| Brief |
Print only the lines below from the one with "vfov_deg: 7.6" to the one with "exposure_s: 1/60", both included, exactly as they stand. Leave pictures out.

| Record extracts |
⟨
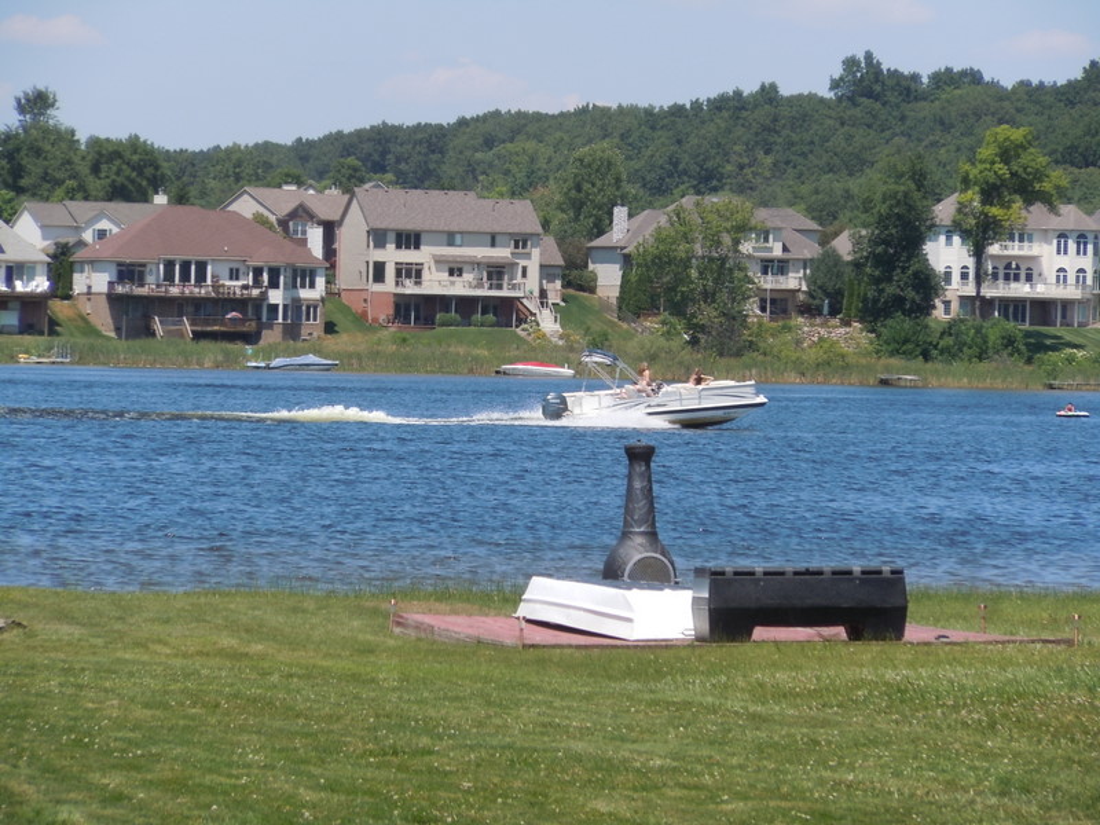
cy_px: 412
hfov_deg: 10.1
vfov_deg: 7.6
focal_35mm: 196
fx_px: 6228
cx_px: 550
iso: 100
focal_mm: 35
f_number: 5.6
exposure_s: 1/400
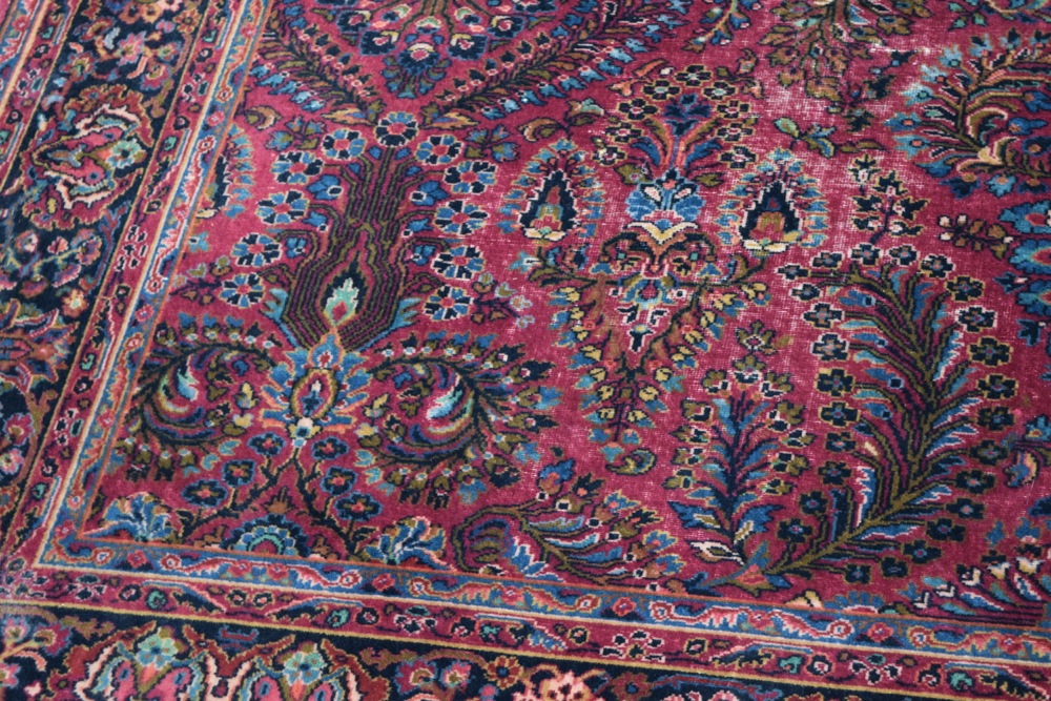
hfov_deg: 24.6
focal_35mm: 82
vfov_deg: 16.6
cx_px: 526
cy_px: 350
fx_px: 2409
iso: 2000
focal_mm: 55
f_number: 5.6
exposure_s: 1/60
⟩
⟨
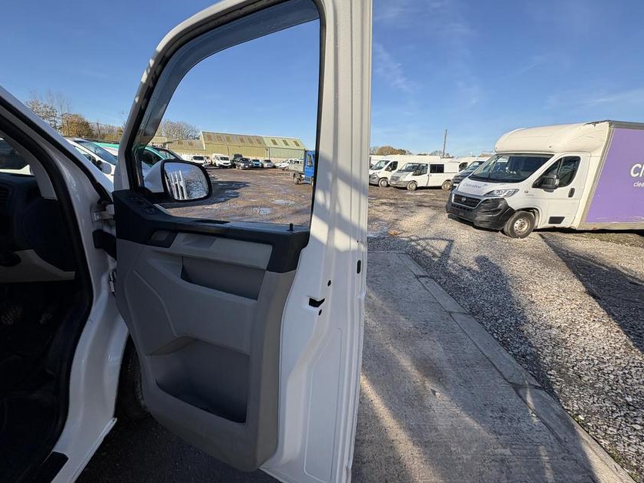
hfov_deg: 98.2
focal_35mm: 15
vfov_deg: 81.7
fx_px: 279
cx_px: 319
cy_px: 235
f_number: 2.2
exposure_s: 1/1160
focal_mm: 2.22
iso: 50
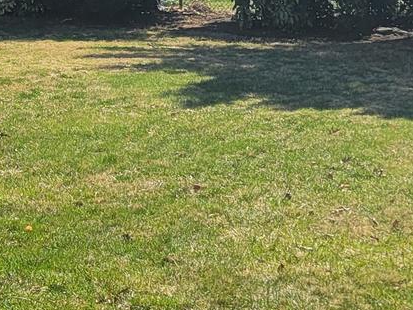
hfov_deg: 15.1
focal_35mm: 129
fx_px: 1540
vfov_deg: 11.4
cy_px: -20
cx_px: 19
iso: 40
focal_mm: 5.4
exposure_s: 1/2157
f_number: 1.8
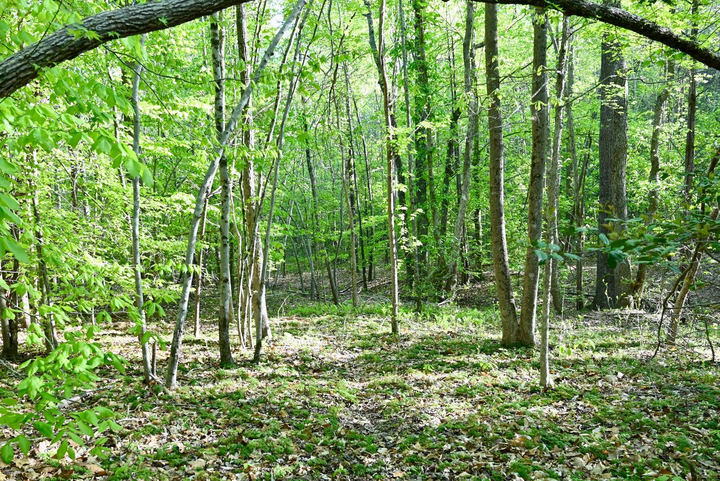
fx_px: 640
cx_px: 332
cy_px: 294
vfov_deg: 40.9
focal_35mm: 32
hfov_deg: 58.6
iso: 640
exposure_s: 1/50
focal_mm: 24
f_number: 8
⟩
| Answer to the exercise |
vfov_deg: 7.6
focal_35mm: 196
fx_px: 6228
cx_px: 550
iso: 100
focal_mm: 35
f_number: 5.6
exposure_s: 1/400
hfov_deg: 24.6
focal_35mm: 82
vfov_deg: 16.6
cx_px: 526
cy_px: 350
fx_px: 2409
iso: 2000
focal_mm: 55
f_number: 5.6
exposure_s: 1/60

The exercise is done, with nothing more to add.